### Aim of the exercise
Leave out every picture and set down, exactly, the lines below from the one holding "PPEs within quarry" up to and including the one holding "Pamela Machala".
:: Given data
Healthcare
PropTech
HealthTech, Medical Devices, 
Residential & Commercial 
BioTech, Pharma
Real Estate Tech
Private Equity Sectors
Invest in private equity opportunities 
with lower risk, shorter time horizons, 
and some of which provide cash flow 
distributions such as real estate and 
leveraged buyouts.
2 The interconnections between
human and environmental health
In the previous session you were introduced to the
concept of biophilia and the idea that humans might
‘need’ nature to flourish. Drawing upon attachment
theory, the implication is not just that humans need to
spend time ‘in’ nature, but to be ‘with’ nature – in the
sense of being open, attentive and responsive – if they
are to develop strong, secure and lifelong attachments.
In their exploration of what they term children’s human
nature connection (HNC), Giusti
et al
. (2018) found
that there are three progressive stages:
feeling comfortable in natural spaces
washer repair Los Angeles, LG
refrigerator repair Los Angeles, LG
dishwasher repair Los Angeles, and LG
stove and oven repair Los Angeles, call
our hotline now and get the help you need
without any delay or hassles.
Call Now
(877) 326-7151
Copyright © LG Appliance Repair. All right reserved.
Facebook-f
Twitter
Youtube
::::
:: Given data
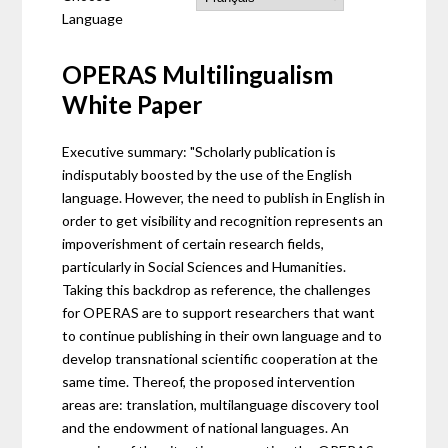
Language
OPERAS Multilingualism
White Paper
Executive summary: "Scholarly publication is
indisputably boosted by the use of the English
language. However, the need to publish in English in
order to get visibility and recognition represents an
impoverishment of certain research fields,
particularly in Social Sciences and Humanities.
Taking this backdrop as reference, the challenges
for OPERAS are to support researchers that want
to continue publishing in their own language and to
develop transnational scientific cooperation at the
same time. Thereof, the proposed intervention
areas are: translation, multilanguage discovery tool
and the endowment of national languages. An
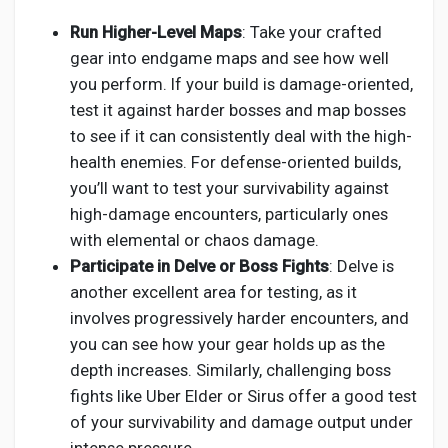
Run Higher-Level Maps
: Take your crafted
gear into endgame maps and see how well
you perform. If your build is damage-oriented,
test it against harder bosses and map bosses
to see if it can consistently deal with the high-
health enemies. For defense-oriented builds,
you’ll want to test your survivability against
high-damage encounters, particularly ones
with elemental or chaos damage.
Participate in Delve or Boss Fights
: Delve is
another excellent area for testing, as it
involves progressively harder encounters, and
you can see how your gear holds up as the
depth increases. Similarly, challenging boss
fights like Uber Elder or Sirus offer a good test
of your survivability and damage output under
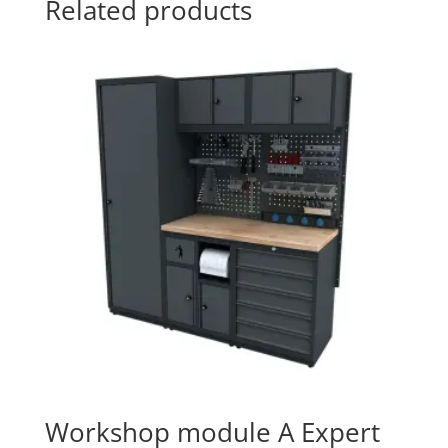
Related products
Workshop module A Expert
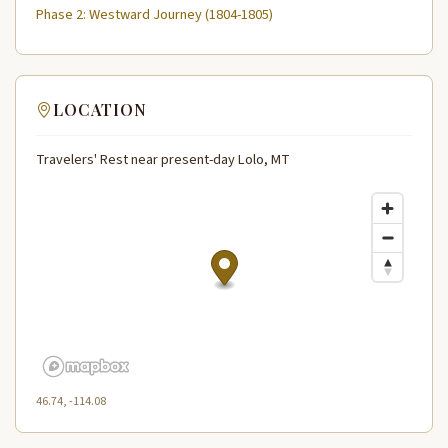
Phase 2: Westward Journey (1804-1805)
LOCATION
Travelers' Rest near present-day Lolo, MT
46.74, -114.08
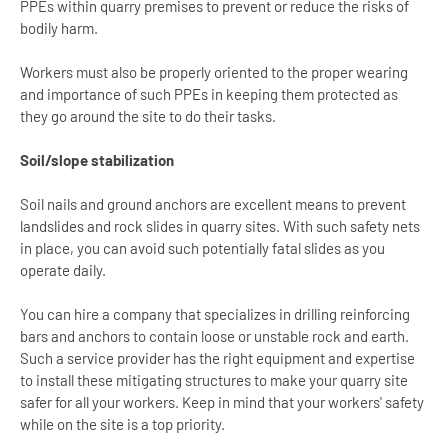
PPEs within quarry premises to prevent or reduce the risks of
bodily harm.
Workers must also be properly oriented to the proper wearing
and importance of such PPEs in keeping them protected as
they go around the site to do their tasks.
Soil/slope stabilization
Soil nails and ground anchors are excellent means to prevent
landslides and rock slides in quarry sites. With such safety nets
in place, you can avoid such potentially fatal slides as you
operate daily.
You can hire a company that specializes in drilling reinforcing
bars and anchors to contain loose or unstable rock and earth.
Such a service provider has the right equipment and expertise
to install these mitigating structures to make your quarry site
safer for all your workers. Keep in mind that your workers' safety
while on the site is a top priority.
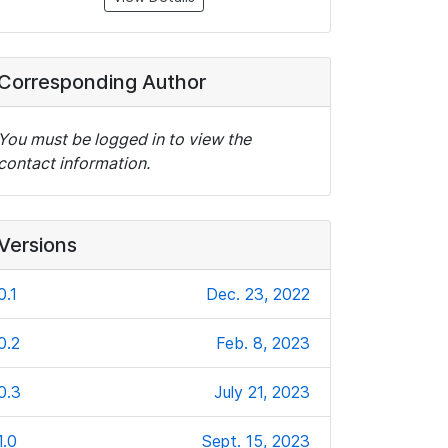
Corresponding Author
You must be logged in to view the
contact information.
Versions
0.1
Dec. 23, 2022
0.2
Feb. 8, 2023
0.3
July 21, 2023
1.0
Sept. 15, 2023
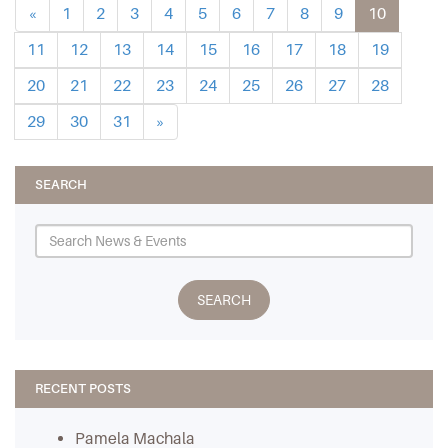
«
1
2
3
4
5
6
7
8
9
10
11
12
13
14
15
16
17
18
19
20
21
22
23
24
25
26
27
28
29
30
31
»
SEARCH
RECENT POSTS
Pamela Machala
::::
:: Given data
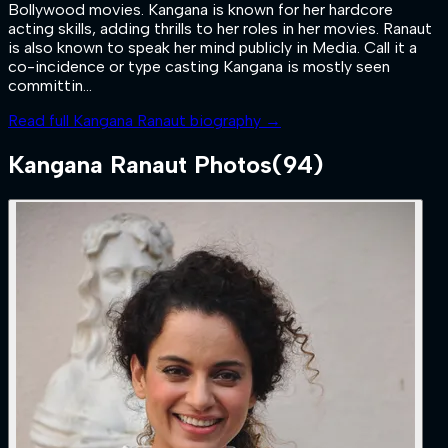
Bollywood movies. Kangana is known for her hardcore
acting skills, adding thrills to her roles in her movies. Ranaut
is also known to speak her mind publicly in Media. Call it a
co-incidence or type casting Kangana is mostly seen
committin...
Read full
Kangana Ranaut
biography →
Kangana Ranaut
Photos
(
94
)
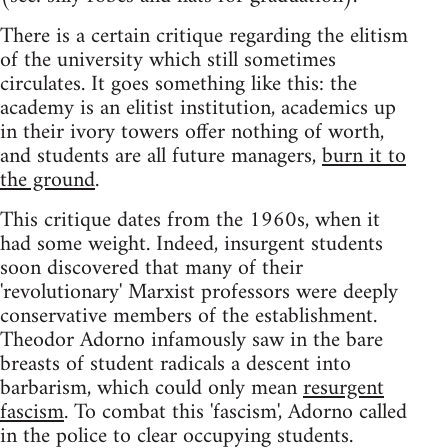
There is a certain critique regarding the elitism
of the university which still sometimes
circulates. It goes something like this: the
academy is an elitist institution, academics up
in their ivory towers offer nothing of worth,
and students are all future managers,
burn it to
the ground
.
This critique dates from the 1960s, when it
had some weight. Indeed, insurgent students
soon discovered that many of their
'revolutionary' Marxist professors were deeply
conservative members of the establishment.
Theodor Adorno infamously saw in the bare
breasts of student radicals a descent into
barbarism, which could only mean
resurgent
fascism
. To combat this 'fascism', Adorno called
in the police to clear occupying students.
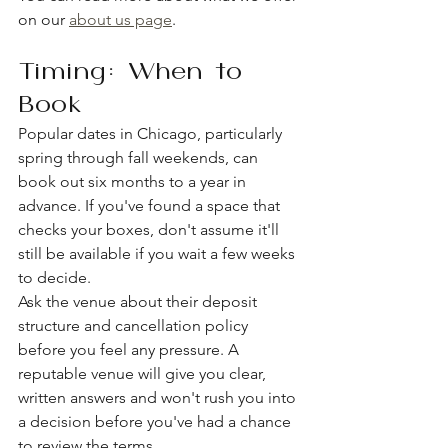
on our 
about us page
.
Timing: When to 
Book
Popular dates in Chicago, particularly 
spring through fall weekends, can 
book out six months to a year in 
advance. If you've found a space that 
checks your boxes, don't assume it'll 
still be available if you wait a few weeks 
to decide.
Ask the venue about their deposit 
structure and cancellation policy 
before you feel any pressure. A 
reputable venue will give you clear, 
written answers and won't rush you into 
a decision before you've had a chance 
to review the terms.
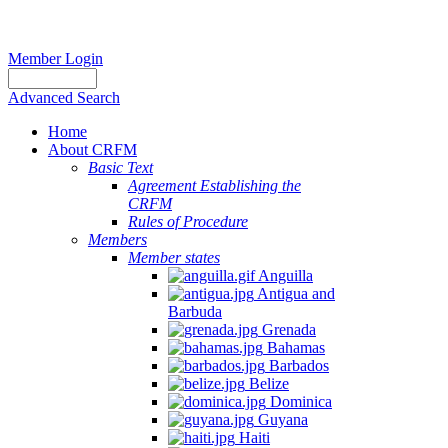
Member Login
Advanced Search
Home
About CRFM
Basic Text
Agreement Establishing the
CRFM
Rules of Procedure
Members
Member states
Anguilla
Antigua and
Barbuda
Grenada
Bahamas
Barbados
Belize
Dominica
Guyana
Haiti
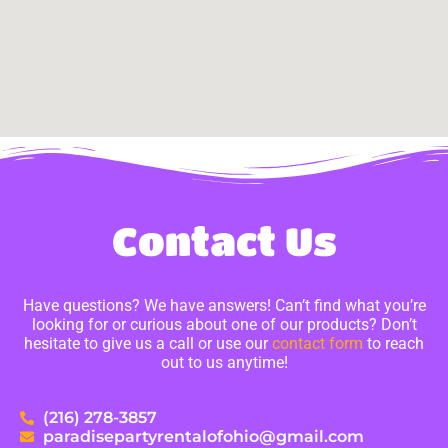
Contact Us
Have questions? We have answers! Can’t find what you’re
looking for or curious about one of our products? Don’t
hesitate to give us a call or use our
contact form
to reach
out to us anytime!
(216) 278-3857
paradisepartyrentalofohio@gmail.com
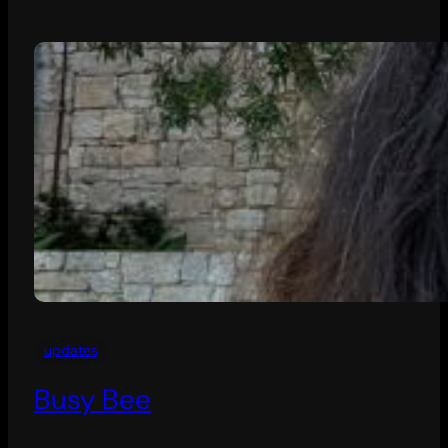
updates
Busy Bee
::::
### Result of this exercise
PPEs within quarry premises to prevent or reduce the risks of
bodily harm.
Workers must also be properly oriented to the proper wearing
and importance of such PPEs in keeping them protected as
they go around the site to do their tasks.
Soil/slope stabilization
Soil nails and ground anchors are excellent means to prevent
landslides and rock slides in quarry sites. With such safety nets
in place, you can avoid such potentially fatal slides as you
operate daily.
You can hire a company that specializes in drilling reinforcing
bars and anchors to contain loose or unstable rock and earth.
Such a service provider has the right equipment and expertise
to install these mitigating structures to make your quarry site
safer for all your workers. Keep in mind that your workers' safety
while on the site is a top priority.
Corresponding Author
You must be logged in to view the
contact information.
Versions
0.1
Dec. 23, 2022
0.2
Feb. 8, 2023
0.3
July 21, 2023
1.0
Sept. 15, 2023
«
1
2
3
4
5
6
7
8
9
10
11
12
13
14
15
16
17
18
19
20
21
22
23
24
25
26
27
28
29
30
31
»
SEARCH
RECENT POSTS
Pamela Machala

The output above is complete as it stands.